What caused the pandemic has become ever more interesting and the stories are rampant –
Story 1: Coronavirus comes from bats and someone in China caught the virus from eating infected bats.
Story 2: Chinese government version (echoed by one of our Chinese friends living in Shanghai) – foreign businessmen brought the virus to China.
Story 3. A Chinese lab engineered the virus while researching biological weapons . . . and they found one.
These are all fictitious to me – all are just beliefs. Stories 1 and 3, however, seem the most believable for me.
Finding the Holy Grail of Trading
Five weeks ago, I finished teaching my latest workshop – Trading Genius II: System Thinking. I don’t think I’ve ever taught a workshop before where I have talked so much, however, I really wanted to drive home how we now think about markets, trading, and systems. I have the belief that you don’t trade the markets, you trade your beliefs about the markets. Your beliefs about yourself, the market, and your trading systems are not real but hopefully, they are useful.

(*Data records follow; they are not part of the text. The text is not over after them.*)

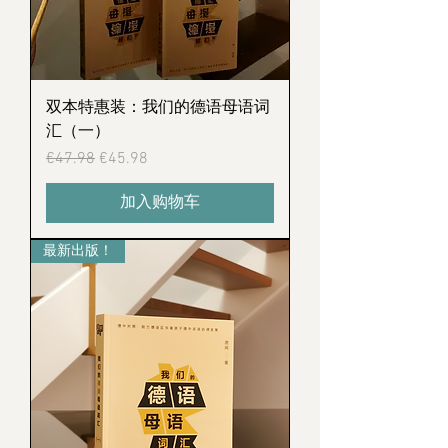
双本特惠装：我们的德语母语词
汇（一）
Regular Price
Sale Price
€47.98
€45.98
加入购物车
最新出版！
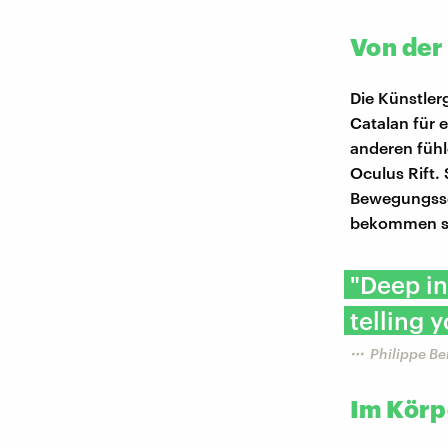
Von der
Die Künstler
Catalan für 
anderen fühle
Oculus Rift.
Bewegungssen
bekommen sie
"Deep in
telling y
Philippe B
Im Körp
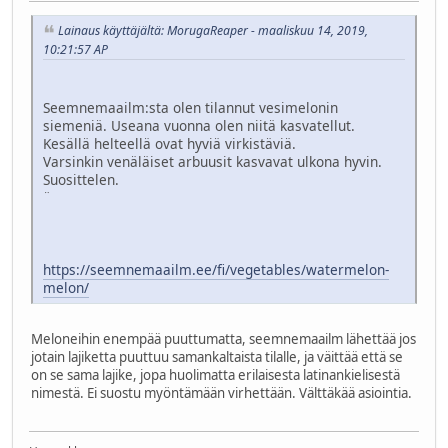
Lainaus käyttäjältä: MorugaReaper - maaliskuu 14, 2019,
10:21:57 AP
Seemnemaailm:sta olen tilannut vesimelonin
siemeniä. Useana vuonna olen niitä kasvatellut.
Kesällä helteellä ovat hyviä virkistäviä.
Varsinkin venäläiset arbuusit kasvavat ulkona hyvin.
Suosittelen.
¨
https://seemnemaailm.ee/fi/vegetables/watermelon-
melon/
Meloneihin enempää puuttumatta, seemnemaailm lähettää jos
jotain lajiketta puuttuu samankaltaista tilalle, ja väittää että se
on se sama lajike, jopa huolimatta erilaisesta latinankielisestä
nimestä. Ei suostu myöntämään virhettään. Välttäkää asiointia.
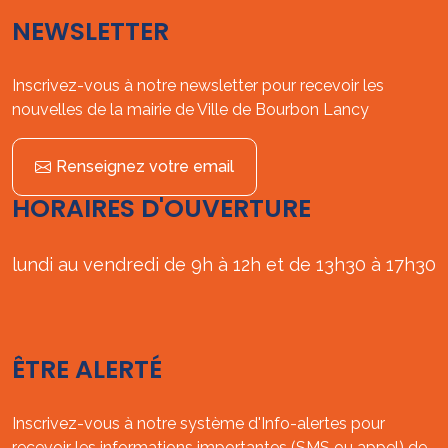
NEWSLETTER
Inscrivez-vous à notre newsletter pour recevoir les
nouvelles de la mairie de Ville de Bourbon Lancy
Renseignez votre email
HORAIRES D'OUVERTURE
lundi au vendredi de 9h à 12h et de 13h30 à 17h30
ÊTRE ALERTÉ
Inscrivez-vous à notre système d'Info-alertes pour
recevoir les informations importantes (SMS ou appel) de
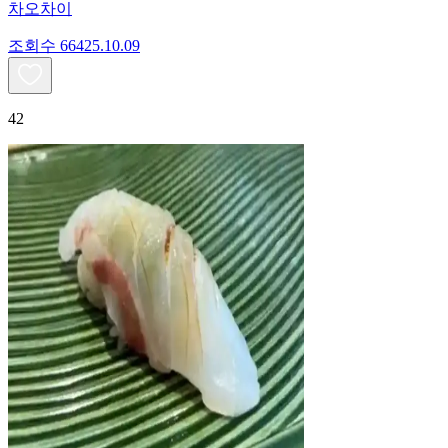
차오차이
조회수
664
25.10.09
42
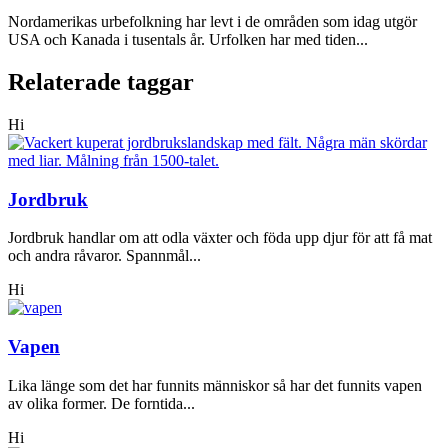
Nordamerikas urbefolkning har levt i de områden som idag utgör
USA och Kanada i tusentals år. Urfolken har med tiden...
Relaterade taggar
Hi
Jordbruk
Jordbruk handlar om att odla växter och föda upp djur för att få mat
och andra råvaror. Spannmål...
Hi
Vapen
Lika länge som det har funnits människor så har det funnits vapen
av olika former. De forntida...
Hi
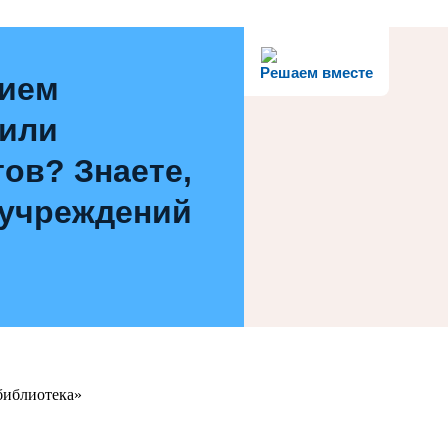
Решаем вместе
нием
 или
ов? Знаете,
 учреждений
библиотека»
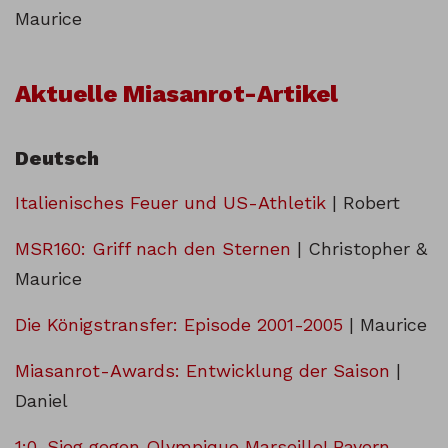
Maurice
Aktuelle Miasanrot-Artikel
Deutsch
Italienisches Feuer und US-Athletik
| Robert
MSR160: Griff nach den Sternen
| Christopher &
Maurice
Die Königstransfer: Episode 2001-2005
| Maurice
Miasanrot-Awards: Entwicklung der Saison
|
Daniel
1:0-Sieg gegen Olympique Marseille! Bayern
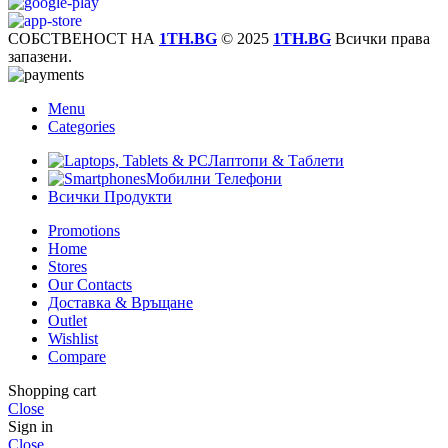
СОБСТВЕНОСТ НА
1TH.BG
© 2025
1TH.BG
Всички права
запазени.
Menu
Categories
Лаптопи & Таблети
Мобилни Телефони
Всички Продукти
Promotions
Home
Stores
Our Contacts
Доставка & Връщане
Outlet
Wishlist
Compare
Shopping cart
Close
Sign in
Close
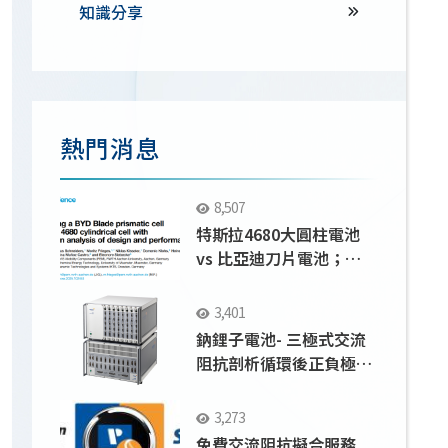
知識分享
熱門消息
8,507
特斯拉4680大圓柱電池
vs 比亞迪刀片電池；
Solartron 9300應用
3,401
鈉鋰子電池- 三極式交流
阻抗剖析循環後正負極界
面之變化
3,273
免費交流阻抗擬合服務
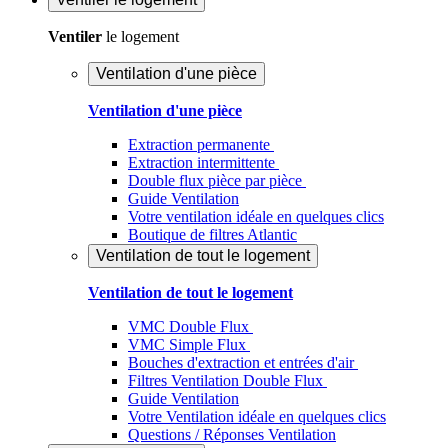
Ventiler
le logement
Ventilation d'une pièce
Ventilation d'une pièce
Extraction permanente
Extraction intermittente
Double flux pièce par pièce
Guide Ventilation
Votre ventilation idéale en quelques clics
Boutique de filtres Atlantic
Ventilation de tout le logement
Ventilation de tout le logement
VMC Double Flux
VMC Simple Flux
Bouches d'extraction et entrées d'air
Filtres Ventilation Double Flux
Guide Ventilation
Votre Ventilation idéale en quelques clics
Questions / Réponses Ventilation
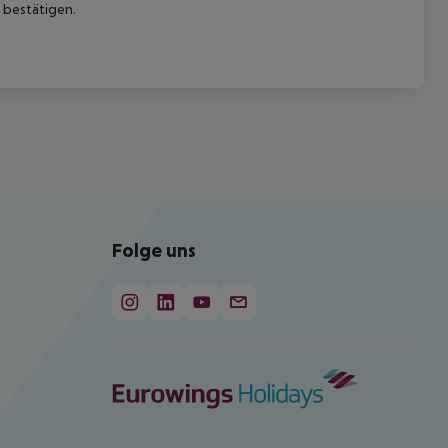
 bestätigen.
Folge uns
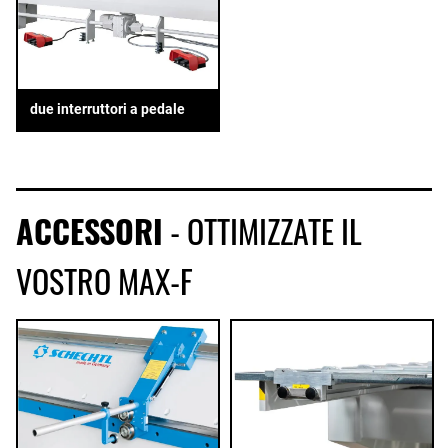
due interruttori a pedale
ACCESSORI
- OTTIMIZZATE IL
VOSTRO MAX-F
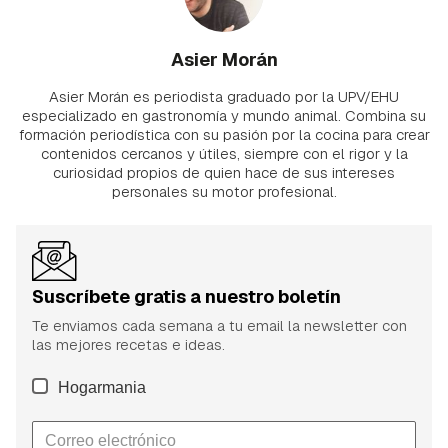
Asier Morán
Asier Morán es periodista graduado por la UPV/EHU
especializado en gastronomía y mundo animal. Combina su
formación periodística con su pasión por la cocina para crear
contenidos cercanos y útiles, siempre con el rigor y la
curiosidad propios de quien hace de sus intereses
personales su motor profesional.
Suscríbete gratis a nuestro boletín
Te enviamos cada semana a tu email la newsletter con
las mejores recetas e ideas.
Hogarmania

In the Trading Genius II workshop, I developed a new method of system development which has totally transformed my ideas about trading systems. I call this new way of designing and evaluating trading systems the Beyond the Matrix Thinking format (BTMT). In the workshop, I provided about six examples of applying the BTMT process and the huge effects it had on trading systems. I’m not sure that people watching the live stream fully understood the impact of this new way of evaluating systems. As a result, I have decided to present a one-day Trading Genius II follow-up workshop sometime around the end of September. Between now and then, we have a live trading contest based on the application of the BTMT method. At the late September follow-up workshop, we will discuss how the BTMT method helped the top five winners come up with their winning systems. Yes, there will be meaningful prizes for the winners.
Anyone who was in the Trading Genius II workshop (or who enrolls now – see below) is eligible to enter the contest provided they submit an approved BTMT format for their system before they start trading. The window for trading opened on April 27th. Since April 27th, the S&P 500 is up about 1.4% and the contest leader so far is up about 17.5%. I’m in 2nd place with a 9.16% gain.
Later registrants can start trading after submitting their BTMT format, though the contest period for everyone will end at midnight GMT on Friday, October 24th.
It’s a great time to do this kind of contest as the market type could be changing (or not) frequently. This is a good time to really look at your beliefs about the market and how to develop trading systems.